13. Because I could have spent this time using krita instead of writing thirteen fairly obvious reasons why clicking a link is preferable to screwing around in whichever Linux cult I happen to be stuck inside at the moment


> 1. Because clicking a link is quicker than `apt-get install krita`

given the scope of the software, I fairly doubt so. Installing it and running it in less time than it takes for some web pages to load :

    sudo pacman -S krita --noconfirm  2,00s user 0,17s system 80% cpu 2,686 total
the first working photo editing website I could find took 4 good seconds to load : https://sketch.io/sketchpad/

and even then it's entirely broken because people making web UI cannot fathom why I would, as an user, be able to customize fonts of my system : https://imgur.com/a/kqZGT


Browsers don't have a stylus pressure API (nor any stylus API at all). No further discussion needed.
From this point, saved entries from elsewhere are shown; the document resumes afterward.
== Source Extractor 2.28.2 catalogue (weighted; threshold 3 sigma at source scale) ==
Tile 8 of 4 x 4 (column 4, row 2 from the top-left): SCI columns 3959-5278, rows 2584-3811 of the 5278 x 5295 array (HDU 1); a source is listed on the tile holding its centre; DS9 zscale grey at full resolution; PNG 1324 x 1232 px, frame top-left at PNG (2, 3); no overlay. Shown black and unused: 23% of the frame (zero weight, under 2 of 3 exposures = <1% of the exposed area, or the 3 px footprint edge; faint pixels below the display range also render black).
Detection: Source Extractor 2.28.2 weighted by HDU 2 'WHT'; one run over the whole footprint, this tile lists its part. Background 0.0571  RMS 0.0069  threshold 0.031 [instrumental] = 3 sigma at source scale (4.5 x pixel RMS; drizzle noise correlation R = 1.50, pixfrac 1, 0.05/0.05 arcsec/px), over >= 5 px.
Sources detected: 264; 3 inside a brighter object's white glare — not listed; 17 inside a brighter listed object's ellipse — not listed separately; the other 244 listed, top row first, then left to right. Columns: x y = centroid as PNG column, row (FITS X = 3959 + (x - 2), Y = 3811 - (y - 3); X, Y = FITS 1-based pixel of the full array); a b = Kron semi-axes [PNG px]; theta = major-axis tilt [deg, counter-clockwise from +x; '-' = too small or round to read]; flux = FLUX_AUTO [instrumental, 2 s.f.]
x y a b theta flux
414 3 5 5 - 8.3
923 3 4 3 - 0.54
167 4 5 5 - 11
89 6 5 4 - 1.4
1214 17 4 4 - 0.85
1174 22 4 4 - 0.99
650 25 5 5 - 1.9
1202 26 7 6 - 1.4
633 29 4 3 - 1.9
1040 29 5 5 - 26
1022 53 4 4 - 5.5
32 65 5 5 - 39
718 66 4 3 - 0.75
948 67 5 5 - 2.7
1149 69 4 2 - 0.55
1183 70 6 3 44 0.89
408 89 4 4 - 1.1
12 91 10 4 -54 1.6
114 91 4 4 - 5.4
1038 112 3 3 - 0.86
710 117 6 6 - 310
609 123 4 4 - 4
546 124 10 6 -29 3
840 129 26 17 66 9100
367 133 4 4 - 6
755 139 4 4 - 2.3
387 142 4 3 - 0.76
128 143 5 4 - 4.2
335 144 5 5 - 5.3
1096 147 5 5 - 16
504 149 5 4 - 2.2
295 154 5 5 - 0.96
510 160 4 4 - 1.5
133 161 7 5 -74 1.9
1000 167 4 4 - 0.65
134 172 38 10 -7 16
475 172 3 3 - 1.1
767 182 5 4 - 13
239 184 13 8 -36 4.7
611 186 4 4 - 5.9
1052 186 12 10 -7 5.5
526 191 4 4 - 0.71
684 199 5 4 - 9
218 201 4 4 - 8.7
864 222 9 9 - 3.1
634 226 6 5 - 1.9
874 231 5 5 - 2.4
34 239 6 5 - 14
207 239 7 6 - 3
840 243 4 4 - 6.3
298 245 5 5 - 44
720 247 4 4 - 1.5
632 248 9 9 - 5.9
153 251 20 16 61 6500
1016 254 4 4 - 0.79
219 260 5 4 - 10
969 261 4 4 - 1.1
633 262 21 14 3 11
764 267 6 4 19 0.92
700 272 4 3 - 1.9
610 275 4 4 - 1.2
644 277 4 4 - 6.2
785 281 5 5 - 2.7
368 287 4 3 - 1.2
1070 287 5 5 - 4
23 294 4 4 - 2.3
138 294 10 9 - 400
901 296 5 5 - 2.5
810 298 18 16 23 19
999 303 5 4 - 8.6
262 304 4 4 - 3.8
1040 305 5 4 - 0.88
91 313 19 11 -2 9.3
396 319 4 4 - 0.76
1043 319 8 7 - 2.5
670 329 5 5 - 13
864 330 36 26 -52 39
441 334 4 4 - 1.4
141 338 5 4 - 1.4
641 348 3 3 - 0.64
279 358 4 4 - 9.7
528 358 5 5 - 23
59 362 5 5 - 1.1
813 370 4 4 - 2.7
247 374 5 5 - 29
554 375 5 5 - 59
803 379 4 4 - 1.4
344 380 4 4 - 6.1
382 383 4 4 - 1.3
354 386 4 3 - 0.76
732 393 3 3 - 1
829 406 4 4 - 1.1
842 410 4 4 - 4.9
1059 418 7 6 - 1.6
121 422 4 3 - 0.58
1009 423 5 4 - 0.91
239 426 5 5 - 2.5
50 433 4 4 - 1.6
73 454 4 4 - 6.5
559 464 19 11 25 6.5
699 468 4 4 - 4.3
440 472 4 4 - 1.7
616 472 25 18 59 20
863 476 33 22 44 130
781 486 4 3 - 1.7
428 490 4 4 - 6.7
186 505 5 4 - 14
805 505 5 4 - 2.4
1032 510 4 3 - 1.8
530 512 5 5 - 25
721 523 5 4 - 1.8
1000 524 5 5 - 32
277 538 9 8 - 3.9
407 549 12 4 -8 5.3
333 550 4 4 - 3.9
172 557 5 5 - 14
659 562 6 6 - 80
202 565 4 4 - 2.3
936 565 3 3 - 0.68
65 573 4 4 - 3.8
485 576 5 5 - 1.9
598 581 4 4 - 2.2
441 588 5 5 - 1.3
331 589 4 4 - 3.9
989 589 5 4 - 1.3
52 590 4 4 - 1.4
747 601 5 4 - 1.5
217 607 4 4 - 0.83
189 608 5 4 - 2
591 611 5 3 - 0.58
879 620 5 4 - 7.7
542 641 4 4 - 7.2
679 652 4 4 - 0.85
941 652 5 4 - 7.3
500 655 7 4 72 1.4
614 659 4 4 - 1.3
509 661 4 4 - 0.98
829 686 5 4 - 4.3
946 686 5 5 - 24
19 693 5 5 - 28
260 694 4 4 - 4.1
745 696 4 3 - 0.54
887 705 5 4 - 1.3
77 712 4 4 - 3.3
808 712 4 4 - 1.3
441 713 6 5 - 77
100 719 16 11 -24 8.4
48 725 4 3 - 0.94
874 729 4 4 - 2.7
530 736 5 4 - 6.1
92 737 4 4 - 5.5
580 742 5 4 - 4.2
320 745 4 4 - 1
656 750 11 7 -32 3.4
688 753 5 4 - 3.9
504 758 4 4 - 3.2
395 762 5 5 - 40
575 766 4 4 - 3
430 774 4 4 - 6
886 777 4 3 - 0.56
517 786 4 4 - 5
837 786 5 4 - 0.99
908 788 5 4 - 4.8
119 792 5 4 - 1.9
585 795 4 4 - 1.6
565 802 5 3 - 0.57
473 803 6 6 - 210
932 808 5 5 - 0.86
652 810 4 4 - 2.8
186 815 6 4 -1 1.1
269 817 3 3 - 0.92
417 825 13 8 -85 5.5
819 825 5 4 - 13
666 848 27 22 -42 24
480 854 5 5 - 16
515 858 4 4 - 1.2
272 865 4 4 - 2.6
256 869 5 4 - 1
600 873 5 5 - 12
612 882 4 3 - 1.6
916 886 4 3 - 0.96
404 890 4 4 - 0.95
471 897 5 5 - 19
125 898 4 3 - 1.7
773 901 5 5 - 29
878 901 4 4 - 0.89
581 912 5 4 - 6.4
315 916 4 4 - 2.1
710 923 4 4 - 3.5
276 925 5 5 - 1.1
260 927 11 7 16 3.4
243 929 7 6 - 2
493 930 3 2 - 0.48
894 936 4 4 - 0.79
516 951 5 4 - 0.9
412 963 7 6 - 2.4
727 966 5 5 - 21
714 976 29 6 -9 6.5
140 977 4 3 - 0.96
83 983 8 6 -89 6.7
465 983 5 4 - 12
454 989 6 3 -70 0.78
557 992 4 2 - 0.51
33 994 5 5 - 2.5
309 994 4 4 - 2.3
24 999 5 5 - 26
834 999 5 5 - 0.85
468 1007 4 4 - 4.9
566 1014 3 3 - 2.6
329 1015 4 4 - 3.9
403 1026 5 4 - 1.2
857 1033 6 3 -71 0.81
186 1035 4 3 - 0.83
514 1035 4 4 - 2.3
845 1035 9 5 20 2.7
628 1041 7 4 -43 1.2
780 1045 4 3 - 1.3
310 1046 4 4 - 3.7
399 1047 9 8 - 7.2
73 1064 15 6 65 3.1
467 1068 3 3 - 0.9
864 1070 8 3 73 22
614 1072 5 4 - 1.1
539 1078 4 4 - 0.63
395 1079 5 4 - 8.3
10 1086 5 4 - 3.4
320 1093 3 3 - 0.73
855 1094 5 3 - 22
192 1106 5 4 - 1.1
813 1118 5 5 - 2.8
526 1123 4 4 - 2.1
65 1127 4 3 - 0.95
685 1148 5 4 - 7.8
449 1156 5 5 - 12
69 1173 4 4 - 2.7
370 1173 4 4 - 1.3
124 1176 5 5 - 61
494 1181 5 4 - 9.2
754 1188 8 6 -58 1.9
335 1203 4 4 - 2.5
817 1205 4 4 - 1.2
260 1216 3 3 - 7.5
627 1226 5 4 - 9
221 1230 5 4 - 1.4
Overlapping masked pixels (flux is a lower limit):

Actually there is or was a WacomTabletPlugin for Firefox at least, but I have no idea about the state of that.

In any case, as soon as Qt (with support for threading), eigen3, exiv2, fftw3, expat, fontconfig, freetype, gmic, gsl, iconv, ilmbase, libjpeg, lcms2, libraw, opencolorio, openexr, libpng, poppler, pyqt, python, sip, libtiff, vc and zlib can be built using one of the compile-to-javascript whatevers, we can take a look.

I expect it'll be some time...


So in your worldview, "Linux package manager" is literally the only alternative to web applications? I guess Windows and macOS don't have native apps at all then.


One more: I could try out/ use the app on platforms for which it is currently unavailable, such as my iPad Pro (with large screen and stylus) or Samsung Note 8 (smaller screen but also a great stylus).

Someone mentioned the lack of web API for stylus, which is a huge gap right now. I expect that gap will be filled sooner or later. Indeed with WebUSB it should be possible to implement drivers for the plug-in Wacom style devices for the web right now. Since getting these two great devices I haven't plugged in my Wacom once though.

The lack of a really good vector app for Android (like Autodesk Graphic for iOS) is what made me curious to check out these comments and see what Krita is about.

Yes the web has extra overheads, but it is the cross platform runtime with the broadest reach.


Sorry, none of those "reasons" are reasons at all in my book.

I want native performance and native code, not a javascript bloat as a service.


Web really will be the death of UX.


So look I’m just gonna ask you one question.

Do you do all your programming work inside a browser window?


I did that for a while, actually. I was using cloud9 from a variety of (low-storage) netbooks. It did require a persistent network connection, but it was remarkably functional even on extremely tenuous wireless links. It was nice to have a dedicated workspace+vm for each project, without having to store everything locally, and the workspace was always exactly how you left it, even the running or half-typed terminal commands. I'm not sure I want to work that way by default, but it's quite practical, and potentially even preferable.